It's not about the concentration (absolute or relative), but the effect. If someone started to double the concentration of O2 in out atmosphere from 21% to 42%, I would call that pollution because of the large number of negative externalities (ie. due to the impact it would have on forest fires). If someone increased N2 concentration from 78% to 89%, we'd all have a harder time getting to oxygen we need to function, so continued willy-nilly dumpin of N2 into the atmosphere would be pollution.
Actually, changes to low concentrations of greenhouse gases has a larger effect than changes at high concentrations. In a simplistic picture where the transmissivity of the atmosphere in a certain band depends on a single molecule, you can write the transmissivity of the atmosphere as I = 2^(-t/h).

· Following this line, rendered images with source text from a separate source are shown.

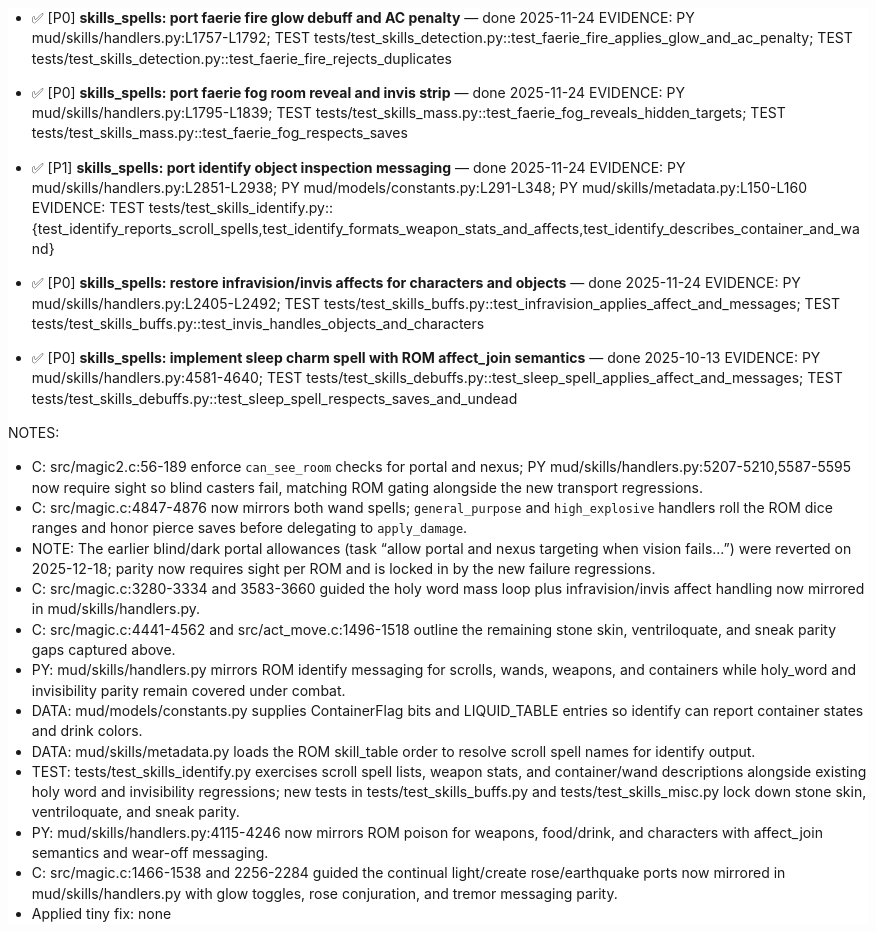 - ✅ [P0] **skills_spells: port faerie fire glow debuff and AC penalty** — done 2025-11-24
  EVIDENCE: PY mud/skills/handlers.py:L1757-L1792; TEST tests/test_skills_detection.py::test_faerie_fire_applies_glow_and_ac_penalty; TEST tests/test_skills_detection.py::test_faerie_fire_rejects_duplicates

- ✅ [P0] **skills_spells: port faerie fog room reveal and invis strip** — done 2025-11-24
  EVIDENCE: PY mud/skills/handlers.py:L1795-L1839; TEST tests/test_skills_mass.py::test_faerie_fog_reveals_hidden_targets; TEST tests/test_skills_mass.py::test_faerie_fog_respects_saves

- ✅ [P1] **skills_spells: port identify object inspection messaging** — done 2025-11-24
  EVIDENCE: PY mud/skills/handlers.py:L2851-L2938; PY mud/models/constants.py:L291-L348; PY mud/skills/metadata.py:L150-L160
  EVIDENCE: TEST tests/test_skills_identify.py::{test_identify_reports_scroll_spells,test_identify_formats_weapon_stats_and_affects,test_identify_describes_container_and_wand}

- ✅ [P0] **skills_spells: restore infravision/invis affects for characters and objects** — done 2025-11-24
  EVIDENCE: PY mud/skills/handlers.py:L2405-L2492; TEST tests/test_skills_buffs.py::test_infravision_applies_affect_and_messages; TEST tests/test_skills_buffs.py::test_invis_handles_objects_and_characters
- ✅ [P0] **skills_spells: implement sleep charm spell with ROM affect_join semantics** — done 2025-10-13
  EVIDENCE: PY mud/skills/handlers.py:4581-4640; TEST tests/test_skills_debuffs.py::test_sleep_spell_applies_affect_and_messages; TEST tests/test_skills_debuffs.py::test_sleep_spell_respects_saves_and_undead

NOTES:

- C: src/magic2.c:56-189 enforce `can_see_room` checks for portal and nexus; PY mud/skills/handlers.py:5207-5210,5587-5595 now require sight so blind casters fail, matching ROM gating alongside the new transport regressions.
- C: src/magic.c:4847-4876 now mirrors both wand spells; `general_purpose` and `high_explosive` handlers roll the ROM dice ranges and honor pierce saves before delegating to `apply_damage`.
- NOTE: The earlier blind/dark portal allowances (task “allow portal and nexus targeting when vision fails...”) were reverted on 2025-12-18; parity now requires sight per ROM and is locked in by the new failure regressions.
- C: src/magic.c:3280-3334 and 3583-3660 guided the holy word mass loop plus infravision/invis affect handling now mirrored in mud/skills/handlers.py.
- C: src/magic.c:4441-4562 and src/act_move.c:1496-1518 outline the remaining stone skin, ventriloquate, and sneak parity gaps captured above.
- PY: mud/skills/handlers.py mirrors ROM identify messaging for scrolls, wands, weapons, and containers while holy_word and invisibility parity remain covered under combat.
- DATA: mud/models/constants.py supplies ContainerFlag bits and LIQUID_TABLE entries so identify can report container states and drink colors.
- DATA: mud/skills/metadata.py loads the ROM skill_table order to resolve scroll spell names for identify output.
- TEST: tests/test_skills_identify.py exercises scroll spell lists, weapon stats, and container/wand descriptions alongside existing holy word and invisibility regressions; new tests in tests/test_skills_buffs.py and tests/test_skills_misc.py lock down stone skin, ventriloquate, and sneak parity.
- PY: mud/skills/handlers.py:4115-4246 now mirrors ROM poison for weapons, food/drink, and characters with affect_join semantics and wear-off messaging.
 - C: src/magic.c:1466-1538 and 2256-2284 guided the continual light/create rose/earthquake ports now mirrored in mud/skills/handlers.py with glow toggles, rose conjuration, and tremor messaging parity.
- Applied tiny fix: none
  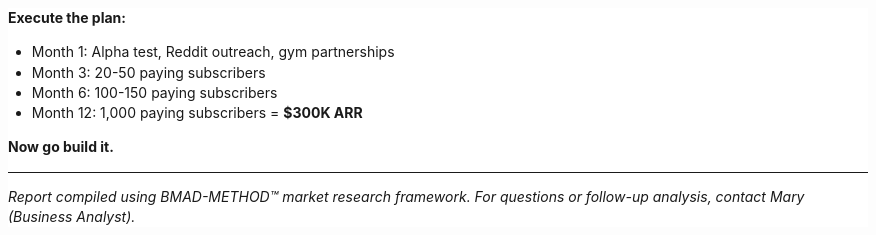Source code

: **Execute the plan:**
- Month 1: Alpha test, Reddit outreach, gym partnerships
- Month 3: 20-50 paying subscribers
- Month 6: 100-150 paying subscribers
- Month 12: 1,000 paying subscribers = **$300K ARR**

**Now go build it.**

---

*Report compiled using BMAD-METHOD™ market research framework. For questions or follow-up analysis, contact Mary (Business Analyst).*
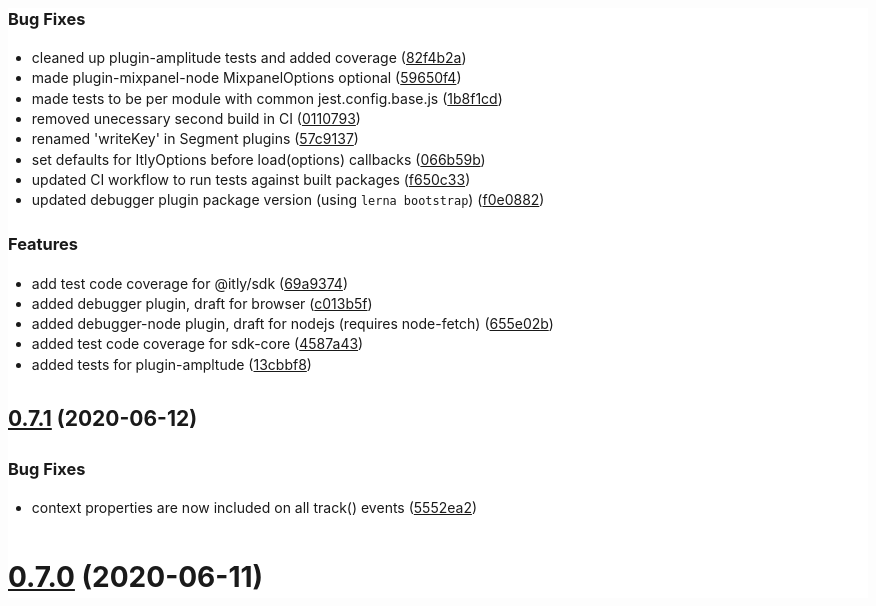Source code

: 
### Bug Fixes

* cleaned up plugin-amplitude tests and added coverage ([82f4b2a](https://github.com/iterativelyhq/itly-sdk/commit/82f4b2a1cef22b6c1b5b9d8c644902695e5a2582))
* made plugin-mixpanel-node MixpanelOptions optional ([59650f4](https://github.com/iterativelyhq/itly-sdk/commit/59650f405ec0cf2a223d9deafc8dde83066af438))
* made tests to be per module with common jest.config.base.js ([1b8f1cd](https://github.com/iterativelyhq/itly-sdk/commit/1b8f1cd968d90a698ecf12d0a3f34dc5cf76cb0b))
* removed unecessary second build in CI ([0110793](https://github.com/iterativelyhq/itly-sdk/commit/01107936eed37d3bfbcab8cd2d1501d112256a89))
* renamed 'writeKey' in Segment plugins ([57c9137](https://github.com/iterativelyhq/itly-sdk/commit/57c9137d4bbeac4c89a3dd0f6faa7150fe4fe3b2))
* set defaults for ItlyOptions before load(options) callbacks ([066b59b](https://github.com/iterativelyhq/itly-sdk/commit/066b59bf1aaf208f05f800b89e95bb9687361910))
* updated CI workflow to run tests against built packages ([f650c33](https://github.com/iterativelyhq/itly-sdk/commit/f650c33a1cffe0ad56d1ef37ec1a99622e4aa1c0))
* updated debugger plugin package version (using `lerna bootstrap`) ([f0e0882](https://github.com/iterativelyhq/itly-sdk/commit/f0e088239c2d9f3cd58ace1b1119ba56c56ede01))


### Features

* add test code coverage for @itly/sdk ([69a9374](https://github.com/iterativelyhq/itly-sdk/commit/69a93749b46d44dd4d871ffb7ea9c6301b59dac6))
* added debugger plugin, draft for browser ([c013b5f](https://github.com/iterativelyhq/itly-sdk/commit/c013b5f6ee92d6eddae2e9d48fb2793b569136d4))
* added debugger-node plugin, draft for nodejs (requires node-fetch) ([655e02b](https://github.com/iterativelyhq/itly-sdk/commit/655e02bf75393bf057f27c88fd624eead7edc8fd))
* added test code coverage for sdk-core ([4587a43](https://github.com/iterativelyhq/itly-sdk/commit/4587a43e4aa36a5143e306283537b1f343aca7e9))
* added tests for plugin-ampltude ([13cbbf8](https://github.com/iterativelyhq/itly-sdk/commit/13cbbf8ec7c573e4d2007eead6ad18c232884522))





## [0.7.1](https://github.com/iterativelyhq/itly-sdk/compare/v0.7.0...v0.7.1) (2020-06-12)


### Bug Fixes

* context properties are now included on all track() events ([5552ea2](https://github.com/iterativelyhq/itly-sdk/commit/5552ea27aea23e0dce26477da91467bf15cddaf5))





# [0.7.0](https://github.com/iterativelyhq/itly-sdk/compare/v0.6.1...v0.7.0) (2020-06-11)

Where I is the % of the light that makes it out of the earth's atmosphere, t is the thickness of the molecule, and h is the level at which that molecule blocks half the light from making it out of the atmosphere.
Let's assume that 200ppm will block out half the light. At 280ppm, 38% of the light made it through. At 390ppm, 26% of the light makes it through. At 480ppm, 19% of the light makes it through. By 5%, basically no light makes it through, which means that from 280ppm, 480ppm is halfway to 5% and at 390ppm (where we are now) we are a third of the way to the effect of 5%. In actuality, every molecule has multiple absorption bands, and I'm sorry I don't have exact numbers handy. But, this exponential dependence is one of the reasons why methane, which is normally at a much lower absolute concentration, is a more potent greenhouse gas than CO2 (the other reason being that the ocean won't gradually reabsorb it).